- _Try it_
Pictures stay out. Everything else in the listing below gets written out exactly.

○ ○ ○

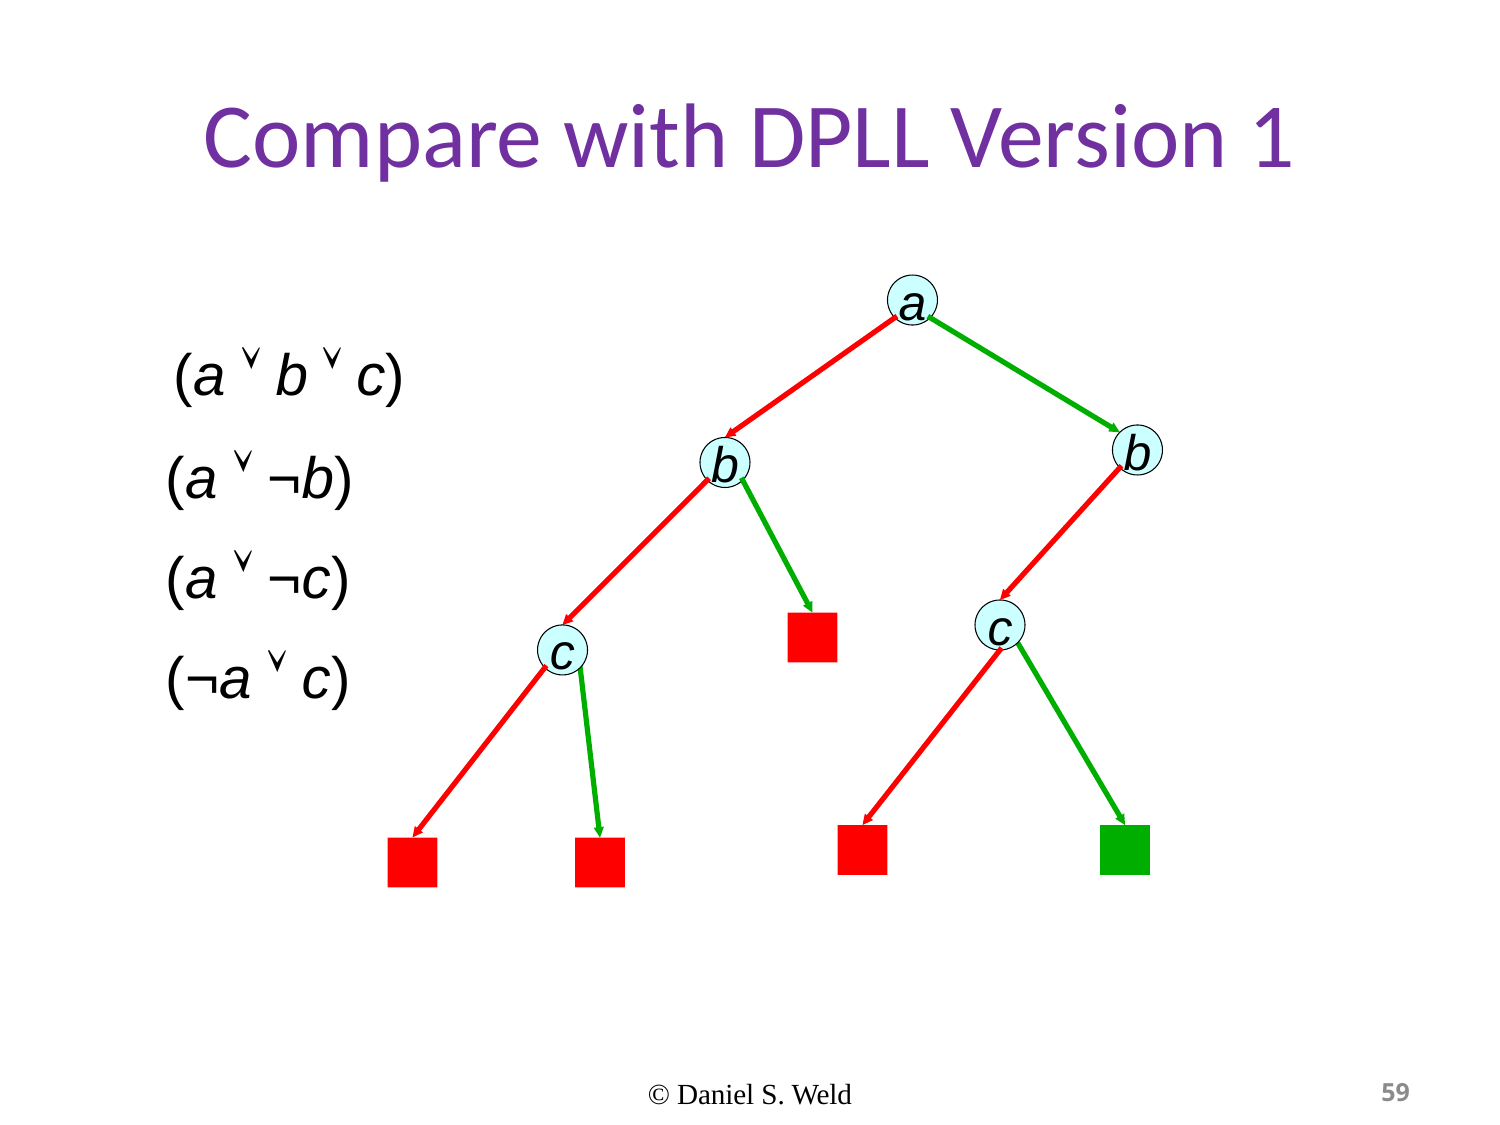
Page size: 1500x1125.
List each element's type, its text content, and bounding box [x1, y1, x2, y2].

text_box (¬a  c) [158, 640, 359, 711]
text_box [929, 317, 1120, 433]
text_box (a  ¬b) [158, 440, 362, 511]
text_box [412, 667, 545, 838]
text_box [562, 479, 708, 626]
text_box [787, 612, 838, 663]
text_box [575, 837, 625, 888]
text_box c [975, 600, 1026, 650]
text_box b [699, 438, 751, 488]
text_box a [887, 275, 938, 326]
text_box c [537, 625, 588, 675]
text_box b [1112, 424, 1163, 475]
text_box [742, 479, 813, 613]
footer © Daniel S. Weld [512, 1063, 988, 1124]
title Compare with DPLL Version 1 [74, 37, 1426, 226]
text_box [387, 837, 438, 888]
slide_number 59 [1074, 1063, 1425, 1124]
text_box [1017, 642, 1126, 826]
text_box (a  b  c) [166, 337, 413, 408]
text_box (a  ¬c) [158, 540, 359, 611]
text_box [1100, 825, 1150, 875]
text_box [837, 825, 888, 875]
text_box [862, 649, 1001, 826]
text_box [579, 667, 601, 838]
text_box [724, 317, 896, 438]
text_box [999, 467, 1120, 601]
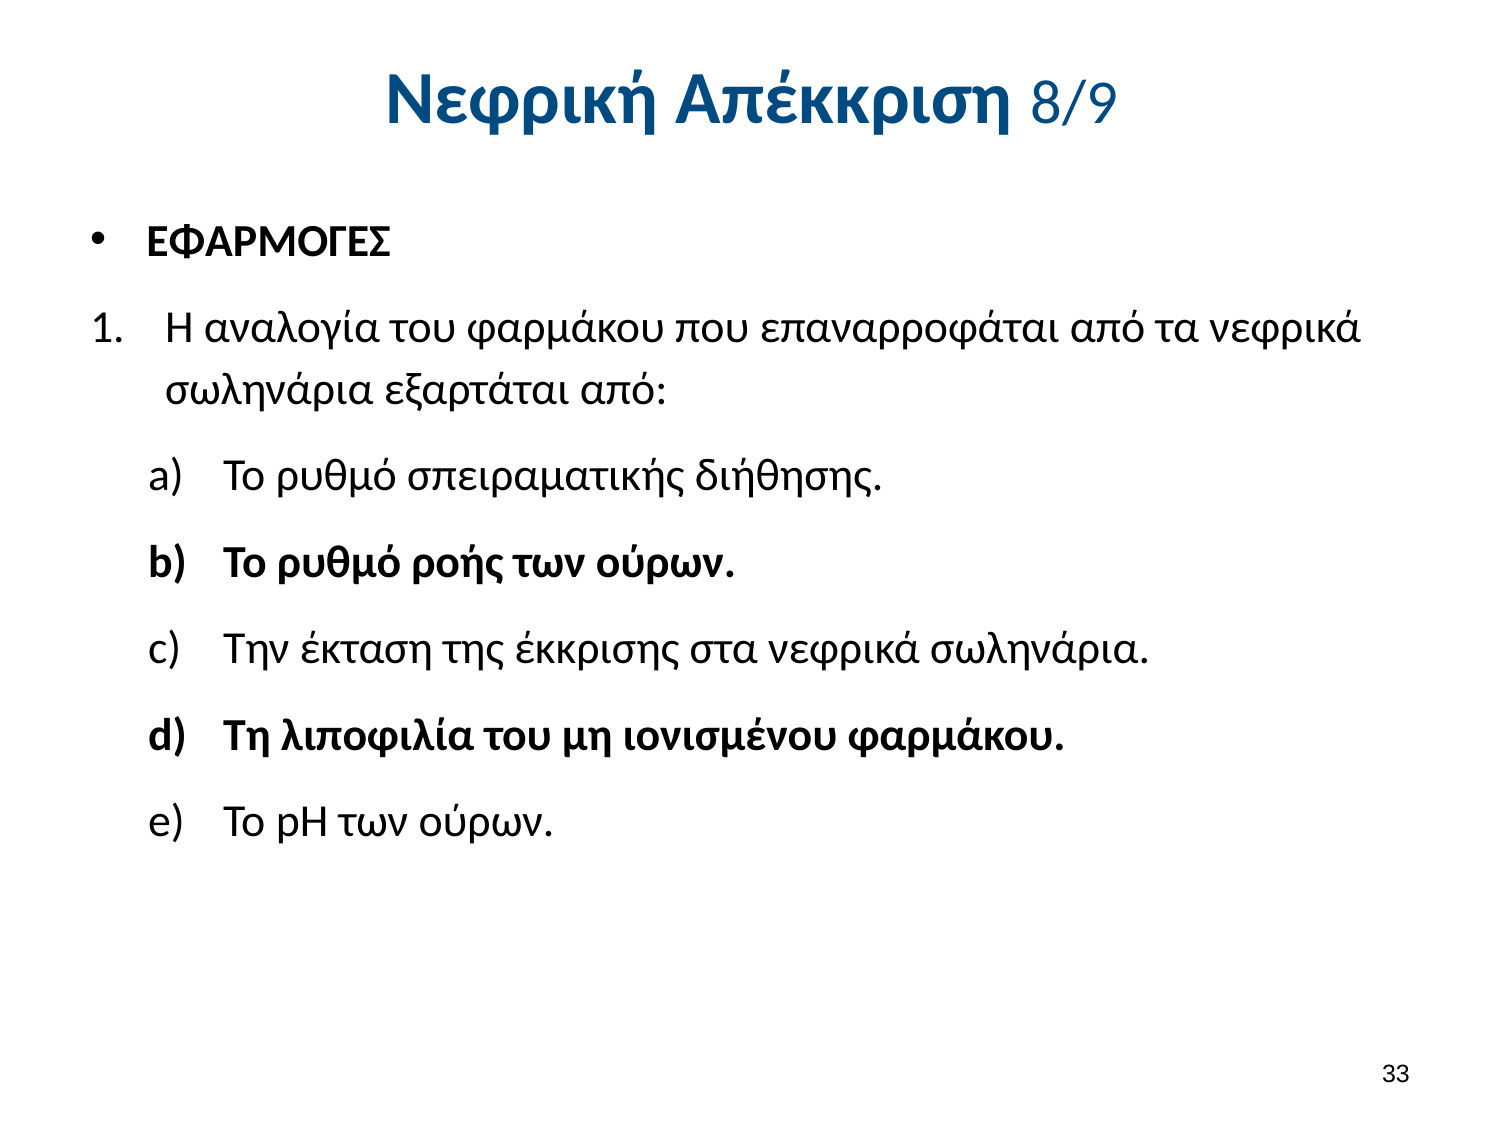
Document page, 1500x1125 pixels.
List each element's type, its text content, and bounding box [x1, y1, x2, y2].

list ΕΦΑΡΜΟΓΕΣ Η αναλογία του φαρμάκου που επαναρροφάται από τα νεφρικά σωληνάρια εξαρτάται από: Το ρυθμό σπειραματικής διήθησης. Το ρυθμό ροής των ούρων. Την έκταση της έκκρισης στα νεφρικά σωληνάρια. Τη λιποφιλία του μη ιονισμένου φαρμάκου. Το pH των ούρων. [75, 196, 1425, 1024]
slide_number 32 [1074, 1042, 1425, 1103]
title Νεφρική Απέκκριση 8/9 [76, 19, 1427, 169]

○ ○ ○

- _Solution below_
Page size: 1500x1125.
List each element's type, its text content, and bounding box [x1, y1, x2, y2].

text_box (¬a  c) [158, 640, 359, 711]
text_box [929, 317, 1120, 433]
text_box (a  ¬b) [158, 440, 362, 511]
text_box [412, 667, 545, 838]
text_box [562, 479, 708, 626]
text_box [787, 612, 838, 663]
text_box [575, 837, 625, 888]
text_box c [975, 600, 1026, 650]
text_box b [699, 438, 751, 488]
text_box a [887, 275, 938, 326]
text_box c [537, 625, 588, 675]
text_box b [1112, 424, 1163, 475]
text_box [742, 479, 813, 613]
footer © Daniel S. Weld [512, 1063, 988, 1124]
title Compare with DPLL Version 1 [74, 37, 1426, 226]
text_box [387, 837, 438, 888]
slide_number 59 [1074, 1063, 1425, 1124]
text_box [1017, 642, 1126, 826]
text_box (a  b  c) [166, 337, 413, 408]
text_box (a  ¬c) [158, 540, 359, 611]
text_box [1100, 825, 1150, 875]
text_box [837, 825, 888, 875]
text_box [862, 649, 1001, 826]
text_box [579, 667, 601, 838]
text_box [724, 317, 896, 438]
text_box [999, 467, 1120, 601]
Document page, 1500x1125 pixels.
List each element's type, its text content, and bounding box [x1, y1, x2, y2].

list ΕΦΑΡΜΟΓΕΣ Η αναλογία του φαρμάκου που επαναρροφάται από τα νεφρικά σωληνάρια εξαρτάται από: Το ρυθμό σπειραματικής διήθησης. Το ρυθμό ροής των ούρων. Την έκταση της έκκρισης στα νεφρικά σωληνάρια. Τη λιποφιλία του μη ιονισμένου φαρμάκου. Το pH των ούρων. [75, 196, 1425, 1024]
slide_number 32 [1074, 1042, 1425, 1103]
title Νεφρική Απέκκριση 8/9 [76, 19, 1427, 169]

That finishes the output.